** DOCUMENT EXTRACT follows **

Saturday, April 27, 2019

THE RESPONSIBILITIES THAT GO WITH IT

https://www.pakistantoday.com.pk/2019/04/28/the-responsibilities-that-go-with-it/


One angle to events such as the horrific tragedy, the massacre in Sri Lanka is that the people apparently responsible for the murders call themselves ‘Muslim’ or ‘Islamic’, the same as you and I do, and we should resent that. We feel murderers should not be allowed to use that label for themselves. On the other hand, given their understanding of the subject, they probably wouldn’t want us to call ourselves Muslim.
Who’s to judge?
We all have our own definitions of things and are as convinced that we are right and the other wrong as the ‘other side’ is of the reverse. The matter, therefore, should be out of our jurisdiction, which means that we may hold an opinion on a given case but should not be able to enforce it legally. For those of us who believe in a divine authority, such matters are for Him to judge alone. We know where this is headed, and we also know that declaring Ahmadis non-Muslim was a political move, meant to satisfy extremist views. We know too, that it has achieved nothing beyond grief and violence.
The responsibilities that go with calling this country the Islamic Republic of Pakistan, or simply with considering ourselves Muslim, do not appear to have sunk in
Isn’t it time, when the brain has become the most prolific organ of all, when human scientific achievements are so mindboggling, when implants are turning thought to speech, when we have actually seen a black hole for the first time, when a severe immune-deficiency disorder can be cured by means of gene therapy… for us to use our brains to reason out some of the conundrums supposedly stemming from religion? Such as the strange question to be found on the Pakistani passport form, probably the only country other than India to demand an applicant’s religious affiliation. There is probably a similar question on the Saudi passport, I wouldn’t know. After all, the male citizens in that country can even deny their family members the right to travel if the family member happens to be female.
Here is an extract from an application for a Pakistani passport. This declaration may be found at the end of the form:
(sic) DECLARATION IN CASE OF MUSLIM. I, s/d/w/of — aged adult Muslim, resident of — hereby solemnly declare that: a) I am a Muslim and believe in the absolute and unqualified finality of the Prophethood of Muhammad (peace be upon him) the last of the prophets b) I do not recognise any person who claims to the prophet in any sense of the word or of any description whatsoever after Muhammad (peace be upon him) or recognise such a claimant as prophet or a religious reformer as a Muslim c) I consider Mirza Ghulam Ahmad Qadiani to be an impostor nabi and also consider his followers whether belonging to the Lahori or Qadiani group, to be NON-MUSLIM.
…………………………………….

** End of DOCUMENT EXTRACT **

PROBLEM 1: In the opinion piece on religious labels and responsibility, rewrite the passage that begins at the words "We all have" and stops after "grief and violence.", substituting "purview" for "jurisdiction".
PROBLEM 2: In the opinion piece on religious labels and responsibility, which country other than Pakistan is described as probably the only one to demand a passport applicant's religious affiliation?
PROBLEM 3: Extend the opinion piece on religious labels and the Pakistani passport declaration, picking up after its final line.

** SUPPLIED DATA follows **

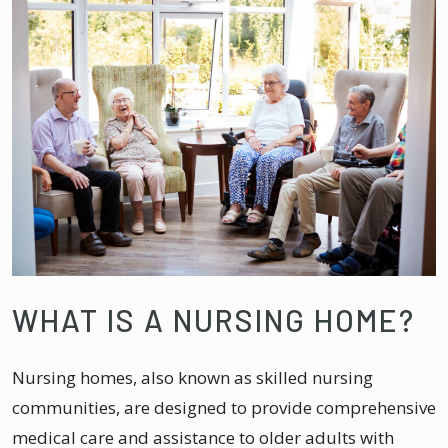
WHAT IS A NURSING HOME?
Nursing homes, also known as skilled nursing
communities, are designed to provide comprehensive
medical care and assistance to older adults with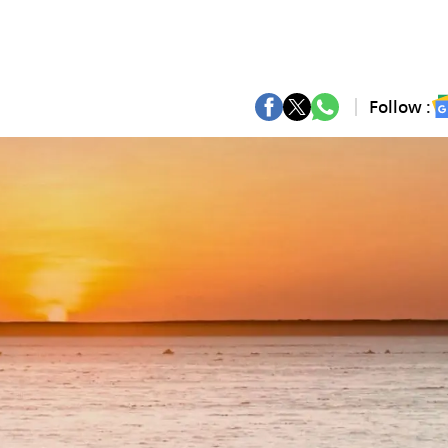
Follow :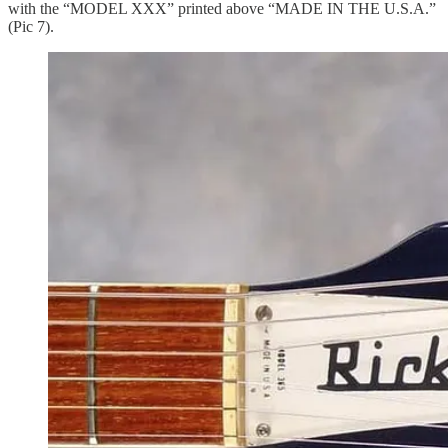
with the “MODEL XXX” printed above “MADE IN THE U.S.A.”
(Pic 7).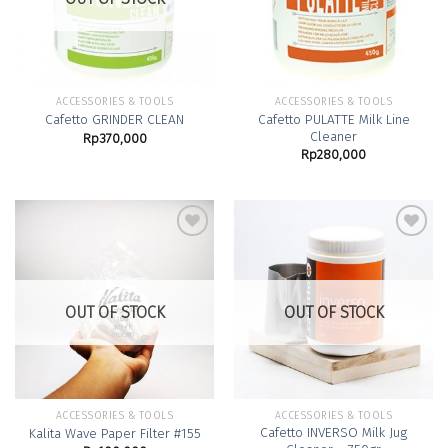
ACCESSORIES & TOOLS
ACCESSORIES & TOOLS
Cafetto PULATTE Milk Line
Cafetto GRINDER CLEAN
Cleaner
Rp
370,000
Rp
280,000
Add to
Add to
Wishlist
Wishlist
OUT OF STOCK
OUT OF STOCK
ACCESSORIES & TOOLS
ACCESSORIES & TOOLS
Cafetto INVERSO Milk Jug
Kalita Wave Paper Filter #155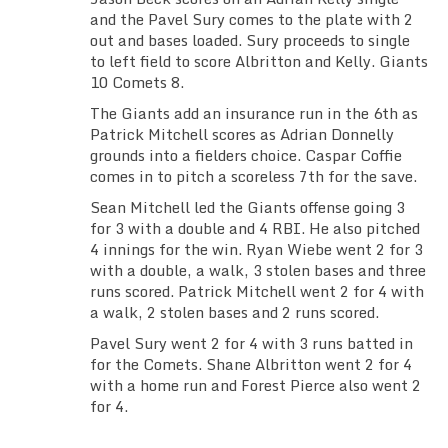
and the Pavel Sury comes to the plate with 2
out and bases loaded. Sury proceeds to single
to left field to score Albritton and Kelly. Giants
10 Comets 8.
The Giants add an insurance run in the 6th as
Patrick Mitchell scores as Adrian Donnelly
grounds into a fielders choice. Caspar Coffie
comes in to pitch a scoreless 7th for the save.
Sean Mitchell led the Giants offense going 3
for 3 with a double and 4 RBI. He also pitched
4 innings for the win. Ryan Wiebe went 2 for 3
with a double, a walk, 3 stolen bases and three
runs scored. Patrick Mitchell went 2 for 4 with
a walk, 2 stolen bases and 2 runs scored.
Pavel Sury went 2 for 4 with 3 runs batted in
for the Comets. Shane Albritton went 2 for 4
with a home run and Forest Pierce also went 2
for 4.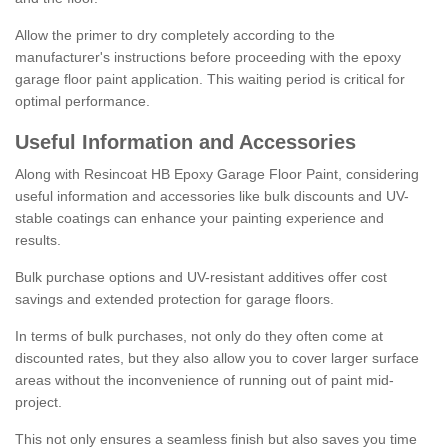
Allow the primer to dry completely according to the
manufacturer's instructions before proceeding with the epoxy
garage floor paint application. This waiting period is critical for
optimal performance.
Useful Information and Accessories
Along with Resincoat HB Epoxy Garage Floor Paint, considering
useful information and accessories like bulk discounts and UV-
stable coatings can enhance your painting experience and
results.
Bulk purchase options and UV-resistant additives offer cost
savings and extended protection for garage floors.
In terms of bulk purchases, not only do they often come at
discounted rates, but they also allow you to cover larger surface
areas without the inconvenience of running out of paint mid-
project.
This not only ensures a seamless finish but also saves you time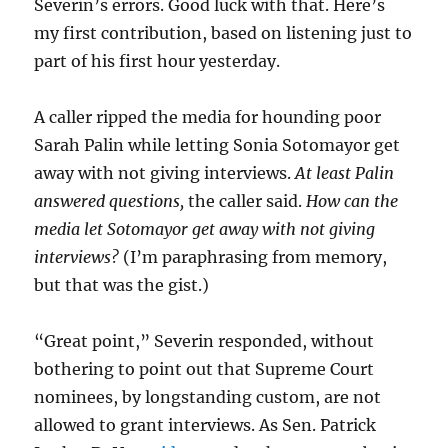
Severin’s errors. Good luck with that. Here’s
my first contribution, based on listening just to
part of his first hour yesterday.
A caller ripped the media for hounding poor
Sarah Palin while letting Sonia Sotomayor get
away with not giving interviews.
At least Palin
answered questions,
the caller said.
How can the
media let Sotomayor get away with not giving
interviews?
(I’m paraphrasing from memory,
but that was the gist.)
“Great point,” Severin responded, without
bothering to point out that Supreme Court
nominees, by longstanding custom, are not
allowed to grant interviews. As Sen. Patrick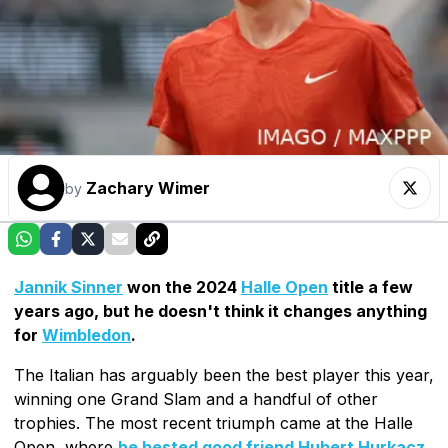
Zachary Wimer
by
Jannik Sinner
won the 2024
Halle Open
title a few
years ago, but he doesn't think it changes anything
for
Wimbledon
.
The Italian has arguably been the best player this year,
winning one Grand Slam and a handful of other
trophies. The most recent triumph came at the Halle
Open, where
he bested good friend Hubert Hurkacz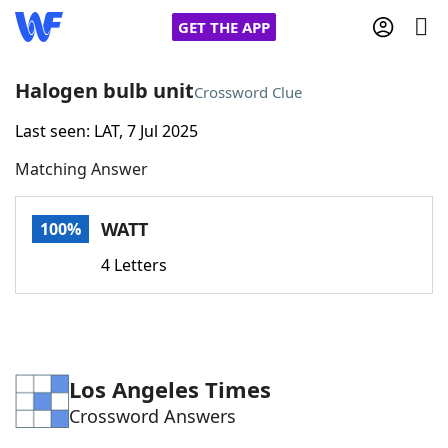
GET THE APP
Halogen bulb unit
Crossword Clue
Last seen: LAT, 7 Jul 2025
Home
Matching Answer
Words With Friends
Cheat
WATT
100%
NYT Crossplay Cheat
4 Letters
Scrabble
Helpers
Today's NYT Games
Hints & Answers
Los Angeles Times
Crossword Answers
Word Games
Helpers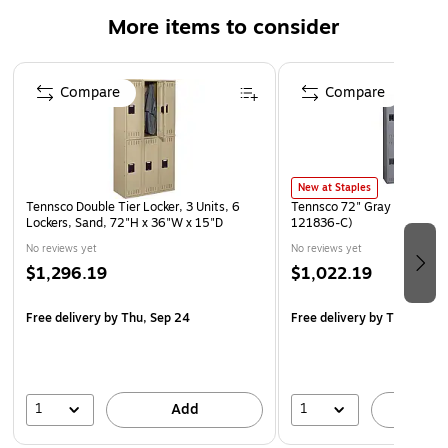
Heavy-duty steel construction with powder-coat finish
More items to consider
Individual compartment size: 36Hx12Wx18"D
Page 1 of 2
Compare
Compare
New at Staples
Tennsco Double Tier Locker, 3 Units, 6
Tennsco 72" Gray Gym Lock
Lockers, Sand, 72"H x 36"W x 15"D
121836-C)
No reviews yet
No reviews yet
$1,296.19
$1,022.19
Free delivery
by Thu, Sep 24
Free delivery
by Thu, Aug 
1
1
Add
A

** End of SUPPLIED DATA **

EXERCISE RESULT 1:
We all have our own definitions of things and are as convinced that we are right and the other wrong as the ‘other side’ is of the reverse. The matter, therefore, should be out of our purview, which means that we may hold an opinion on a given case but should not be able to enforce it legally. For those of us who believe in a divine authority, such matters are for Him to judge alone. We know where this is headed, and we also know that declaring Ahmadis non-Muslim was a political move, meant to satisfy extremist views. We know too, that it has achieved nothing beyond grief and violence.

EXERCISE RESULT 2: India.

EXERCISE RESULT 3:
No segment of society should be tagged in such a way, but that is a different matter. The question here is to identify what these questions achieve on the form. If someone holds a different set of beliefs, specifically those who believe Mirza Ghulam Ahmad to be a nabi, are they to be treated differently in some way? Denied education? Denied loans? Healthcare?
What if the person signing this document believes quite differently to what he/she declares, how is it to be proved?
Can we deny our citizens the right to travel based on their religious affiliation? If not, what is the point of that question on the passport for? If it is for the purpose of statistical record, this question should be in the census form instead, since only a small segment of the population of Pakistan possesses a passport.
Once again, who’s to judge who is Muslim and who is not? Are extremists and people who murder innocent civilians Muslim? Yet these are the people being sheltered in this country, it has been admitted. These people are allowed to stage protests and shut down roads, whereas others, peaceful nationals who happen to hold different views about some religious matters, are hounded. If this is Islam, it is unrecognisable as such.
The responsibilities that go with calling this country the Islamic Republic of Pakistan, or simply with considering ourselves Muslim, do not appear to have sunk in. This name makes… or should make us more inclusive, more humane, much more averse to violence, and very much more rational. That it is the reverse is the result of a lack of education, and a lack of humane instinct.

Saturday, April 20, 2019

THIS PERPETUALLY BURNING BUILDING

https://www.pakistantoday.com.pk/2019/04/21/this-perpetually-burning-building/

On April 15th at around 16.30 GMT, a fire broke out under the wooden roof of the 850-year-old Notre Dame Cathedral, one of France’s most iconic buildings. The spire and the roof collapsed, but the main structure including two bell towers, and the artifacts inside the cathedral, were saved.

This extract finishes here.